All of these people are jumbled into various skirmishes against the English, and while the battle scenes between them are often flecked with striking images (including a memorable shot of knights on horseback chasing a boat into the sea), the film does a spectacularly poor job of contextualizing them in the greater conflict, or anchoring them to any particular dramatic purpose. At one point, “Outlaw King” flirts with wartime ethics, and questions the nobility of playing fair against a dirty opponent. When the English go low, the Scottish have to sink to similar depths in order to stand a chance.
Alas, even in a movie so drawn out that it feels like watching the Wars of Scottish Independence in real time, there simply isn’t time to develop such ideas into something more than a passing thought. There are far too many characters to flesh out on both sides of the fight, and Prince Edward is the only one who gets his due (perhaps because Howle’s performance is so dense with impotent rage that Mackenzie couldn’t help but hone in on it). In a production with such a robust budget, it’s a shame that the script can’t afford everyone the time to justify their presence.

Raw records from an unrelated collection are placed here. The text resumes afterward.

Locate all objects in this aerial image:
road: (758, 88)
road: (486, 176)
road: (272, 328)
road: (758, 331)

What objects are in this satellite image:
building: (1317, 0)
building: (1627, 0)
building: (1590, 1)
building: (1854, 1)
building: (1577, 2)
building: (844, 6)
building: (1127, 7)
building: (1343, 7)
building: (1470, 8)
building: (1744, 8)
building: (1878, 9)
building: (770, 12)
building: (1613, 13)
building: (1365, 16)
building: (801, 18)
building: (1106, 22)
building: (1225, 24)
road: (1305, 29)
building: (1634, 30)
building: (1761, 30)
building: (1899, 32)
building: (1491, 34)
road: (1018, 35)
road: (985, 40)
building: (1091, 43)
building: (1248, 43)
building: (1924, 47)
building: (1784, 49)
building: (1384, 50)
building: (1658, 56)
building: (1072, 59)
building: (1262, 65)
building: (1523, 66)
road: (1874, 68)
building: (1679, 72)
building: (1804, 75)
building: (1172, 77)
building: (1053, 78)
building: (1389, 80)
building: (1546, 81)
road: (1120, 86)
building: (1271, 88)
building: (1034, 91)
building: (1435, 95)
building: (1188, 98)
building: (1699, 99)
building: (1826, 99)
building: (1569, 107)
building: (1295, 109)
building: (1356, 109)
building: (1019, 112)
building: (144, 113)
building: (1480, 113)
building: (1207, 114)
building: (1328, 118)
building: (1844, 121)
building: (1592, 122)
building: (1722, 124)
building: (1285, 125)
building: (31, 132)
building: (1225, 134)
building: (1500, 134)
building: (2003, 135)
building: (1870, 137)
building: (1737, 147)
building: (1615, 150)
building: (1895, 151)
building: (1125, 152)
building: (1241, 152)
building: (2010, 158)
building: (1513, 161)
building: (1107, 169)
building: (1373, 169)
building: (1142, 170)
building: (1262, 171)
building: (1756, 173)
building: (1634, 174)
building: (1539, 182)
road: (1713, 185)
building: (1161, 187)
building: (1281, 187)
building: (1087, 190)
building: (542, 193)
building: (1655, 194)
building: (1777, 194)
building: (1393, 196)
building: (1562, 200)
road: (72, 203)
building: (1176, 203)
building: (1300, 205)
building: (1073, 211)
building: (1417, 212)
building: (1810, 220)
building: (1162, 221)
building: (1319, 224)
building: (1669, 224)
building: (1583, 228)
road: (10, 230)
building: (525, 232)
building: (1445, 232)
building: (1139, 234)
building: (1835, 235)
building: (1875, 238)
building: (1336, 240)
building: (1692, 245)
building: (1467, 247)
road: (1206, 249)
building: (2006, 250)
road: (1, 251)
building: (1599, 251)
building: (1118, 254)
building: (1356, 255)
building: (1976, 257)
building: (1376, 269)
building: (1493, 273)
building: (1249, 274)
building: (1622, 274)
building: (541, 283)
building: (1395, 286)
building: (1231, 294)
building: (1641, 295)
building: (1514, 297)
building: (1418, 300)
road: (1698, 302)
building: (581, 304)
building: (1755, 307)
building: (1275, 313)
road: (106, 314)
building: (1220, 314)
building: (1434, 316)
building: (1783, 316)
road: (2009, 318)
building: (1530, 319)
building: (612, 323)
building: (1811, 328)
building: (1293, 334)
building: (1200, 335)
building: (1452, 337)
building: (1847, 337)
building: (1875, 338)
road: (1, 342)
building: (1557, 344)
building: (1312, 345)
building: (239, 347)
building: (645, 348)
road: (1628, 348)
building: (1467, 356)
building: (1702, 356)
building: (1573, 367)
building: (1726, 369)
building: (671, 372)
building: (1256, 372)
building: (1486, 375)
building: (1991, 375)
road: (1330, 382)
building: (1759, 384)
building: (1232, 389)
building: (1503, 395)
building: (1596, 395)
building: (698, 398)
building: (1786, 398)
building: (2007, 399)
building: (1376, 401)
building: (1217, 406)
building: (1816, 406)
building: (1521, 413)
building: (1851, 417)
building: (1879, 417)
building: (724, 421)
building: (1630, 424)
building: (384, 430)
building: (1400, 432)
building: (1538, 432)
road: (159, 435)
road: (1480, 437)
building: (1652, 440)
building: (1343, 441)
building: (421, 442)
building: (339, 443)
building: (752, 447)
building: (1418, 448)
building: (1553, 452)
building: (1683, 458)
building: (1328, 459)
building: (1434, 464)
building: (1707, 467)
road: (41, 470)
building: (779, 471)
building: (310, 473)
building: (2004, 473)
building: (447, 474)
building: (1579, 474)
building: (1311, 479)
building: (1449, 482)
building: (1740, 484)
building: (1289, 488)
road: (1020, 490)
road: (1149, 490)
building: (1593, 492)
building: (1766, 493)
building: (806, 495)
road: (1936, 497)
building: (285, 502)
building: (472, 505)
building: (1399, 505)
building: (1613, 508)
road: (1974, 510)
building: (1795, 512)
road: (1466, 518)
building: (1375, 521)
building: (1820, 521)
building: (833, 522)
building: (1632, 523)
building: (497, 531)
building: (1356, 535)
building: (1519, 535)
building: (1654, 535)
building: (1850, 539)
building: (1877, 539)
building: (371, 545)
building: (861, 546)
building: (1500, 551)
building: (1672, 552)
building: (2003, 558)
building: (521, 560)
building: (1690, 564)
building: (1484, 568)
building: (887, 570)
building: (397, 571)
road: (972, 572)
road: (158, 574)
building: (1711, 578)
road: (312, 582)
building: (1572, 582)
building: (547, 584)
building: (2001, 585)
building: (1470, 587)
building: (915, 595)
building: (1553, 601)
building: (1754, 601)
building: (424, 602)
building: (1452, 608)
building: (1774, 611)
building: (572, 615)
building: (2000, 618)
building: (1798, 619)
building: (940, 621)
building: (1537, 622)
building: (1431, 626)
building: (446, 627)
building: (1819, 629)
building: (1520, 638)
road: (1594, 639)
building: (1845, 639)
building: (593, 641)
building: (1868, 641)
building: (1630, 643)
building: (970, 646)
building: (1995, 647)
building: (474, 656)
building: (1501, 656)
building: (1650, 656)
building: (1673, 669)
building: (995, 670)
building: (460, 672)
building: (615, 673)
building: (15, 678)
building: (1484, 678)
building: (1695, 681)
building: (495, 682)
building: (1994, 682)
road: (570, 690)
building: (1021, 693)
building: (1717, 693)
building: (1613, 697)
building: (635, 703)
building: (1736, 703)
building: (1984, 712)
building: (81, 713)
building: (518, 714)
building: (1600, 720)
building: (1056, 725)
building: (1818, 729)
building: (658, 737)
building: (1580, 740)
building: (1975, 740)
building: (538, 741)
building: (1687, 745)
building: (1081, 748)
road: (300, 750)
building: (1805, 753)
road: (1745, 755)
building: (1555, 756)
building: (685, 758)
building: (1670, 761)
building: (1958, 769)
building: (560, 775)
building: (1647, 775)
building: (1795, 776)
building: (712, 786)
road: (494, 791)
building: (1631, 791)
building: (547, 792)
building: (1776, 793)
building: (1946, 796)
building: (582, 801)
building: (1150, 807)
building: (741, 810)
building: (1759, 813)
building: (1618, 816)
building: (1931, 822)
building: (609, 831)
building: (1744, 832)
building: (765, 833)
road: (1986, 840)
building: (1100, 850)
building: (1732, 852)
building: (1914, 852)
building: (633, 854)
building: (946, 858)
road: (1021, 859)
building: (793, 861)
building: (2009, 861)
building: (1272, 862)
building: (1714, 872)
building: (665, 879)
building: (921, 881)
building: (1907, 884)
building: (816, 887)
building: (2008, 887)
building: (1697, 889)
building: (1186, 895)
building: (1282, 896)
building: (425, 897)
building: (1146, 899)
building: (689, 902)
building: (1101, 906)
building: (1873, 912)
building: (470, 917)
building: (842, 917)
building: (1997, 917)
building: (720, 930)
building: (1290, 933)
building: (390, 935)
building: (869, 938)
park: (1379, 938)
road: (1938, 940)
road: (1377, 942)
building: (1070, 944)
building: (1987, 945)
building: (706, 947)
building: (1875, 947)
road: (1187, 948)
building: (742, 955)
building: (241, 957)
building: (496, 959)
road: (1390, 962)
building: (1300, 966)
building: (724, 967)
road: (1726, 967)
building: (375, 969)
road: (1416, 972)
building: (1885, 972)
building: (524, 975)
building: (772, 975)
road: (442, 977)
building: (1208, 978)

The craft on display is often as undeniable as the cast that Mackenzie has assembled to bring it all to life, but “Outlaw King” is a moribund piece of storytelling. It’s too big to be an intimate portrait of a reluctant leader, and not big enough to effectively contextualize that leader’s role in the war he was born to fight. The blood flows like wine (even if much of it comes from horses), but precious little of it is spilled to productive ends. And while Robert the Bruce is a real man, and a good man at that, he’s just not a very interesting one. You believe in him more than you do his struggle. For all of its vanity and mythicism, that’s not something you could ever say about “Braveheart.” And that’s why that film works as a sweeping war drama, and this one doesn’t even come close.
“Outlaw King” premiered at the 2018 Toronto International Film Festival. It will be available to stream on Netflix on November 9th.